(Provided data):
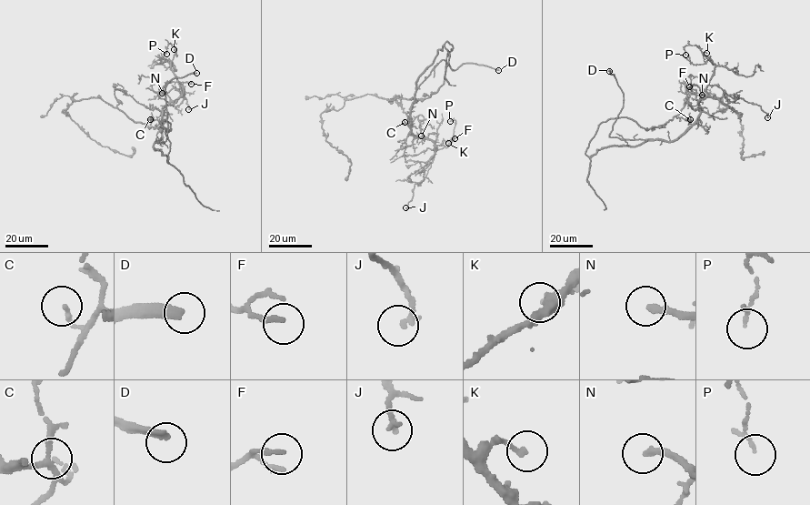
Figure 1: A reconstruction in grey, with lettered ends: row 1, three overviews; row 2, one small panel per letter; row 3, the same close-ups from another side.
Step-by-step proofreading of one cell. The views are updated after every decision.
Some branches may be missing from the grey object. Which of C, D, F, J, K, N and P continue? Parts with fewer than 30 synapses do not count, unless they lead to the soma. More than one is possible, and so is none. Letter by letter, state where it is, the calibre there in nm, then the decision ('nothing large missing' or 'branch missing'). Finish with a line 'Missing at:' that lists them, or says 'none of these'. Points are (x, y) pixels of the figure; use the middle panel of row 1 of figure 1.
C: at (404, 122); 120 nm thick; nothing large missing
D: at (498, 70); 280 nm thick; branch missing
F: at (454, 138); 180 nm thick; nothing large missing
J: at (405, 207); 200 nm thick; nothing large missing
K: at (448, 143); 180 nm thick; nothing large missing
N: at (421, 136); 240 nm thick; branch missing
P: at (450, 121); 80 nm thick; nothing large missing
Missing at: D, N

---

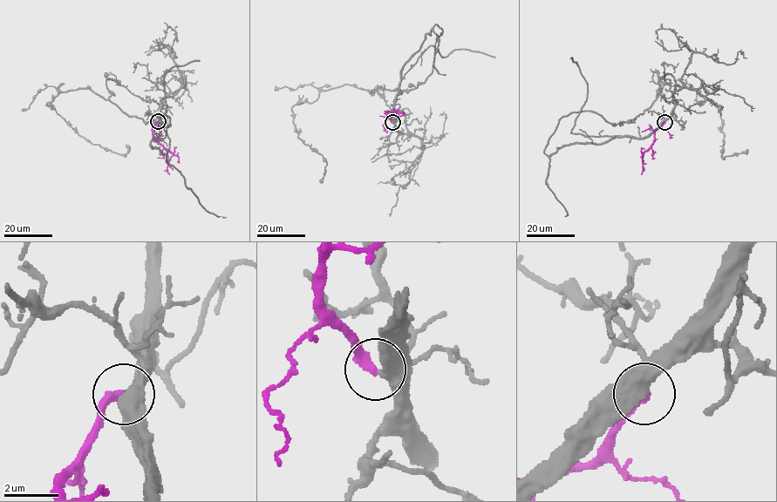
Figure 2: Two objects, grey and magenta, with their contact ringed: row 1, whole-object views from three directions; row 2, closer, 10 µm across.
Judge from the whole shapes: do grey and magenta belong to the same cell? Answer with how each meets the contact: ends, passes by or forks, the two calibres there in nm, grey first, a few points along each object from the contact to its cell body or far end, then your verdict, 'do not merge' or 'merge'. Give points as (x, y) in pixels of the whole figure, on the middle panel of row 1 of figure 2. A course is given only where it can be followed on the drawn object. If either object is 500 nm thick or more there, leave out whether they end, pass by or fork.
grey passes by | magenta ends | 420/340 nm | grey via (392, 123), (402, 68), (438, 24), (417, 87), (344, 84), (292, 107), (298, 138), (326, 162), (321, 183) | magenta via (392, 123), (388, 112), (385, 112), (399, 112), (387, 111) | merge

==

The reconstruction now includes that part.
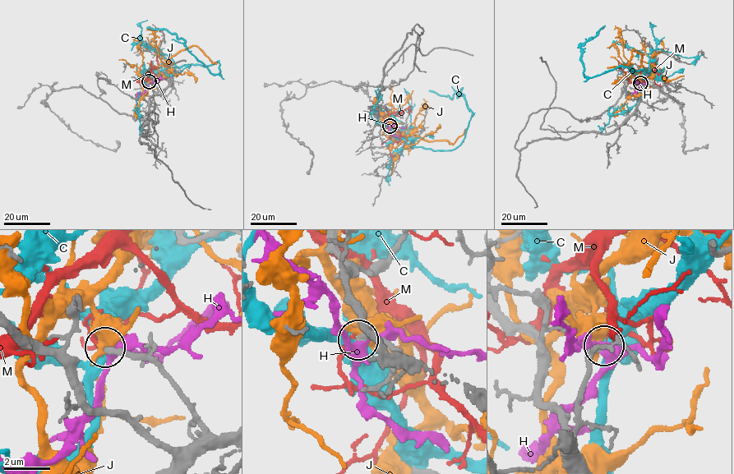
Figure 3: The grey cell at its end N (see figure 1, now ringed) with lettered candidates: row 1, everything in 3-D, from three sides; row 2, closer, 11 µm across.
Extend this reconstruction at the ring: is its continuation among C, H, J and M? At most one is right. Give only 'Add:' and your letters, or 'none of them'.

(Exercise brief): Pull every line with "three" from the records.

(Output for this task):
Figure 1: A reconstruction in grey, with lettered ends: row 1, three overviews; row 2, one small panel per letter; row 3, the same close-ups from another side.
Figure 2: Two objects, grey and magenta, with their contact ringed: row 1, whole-object views from three directions; row 2, closer, 10 µm across.
Figure 3: The grey cell at its end N (see figure 1, now ringed) with lettered candidates: row 1, everything in 3-D, from three sides; row 2, closer, 11 µm across.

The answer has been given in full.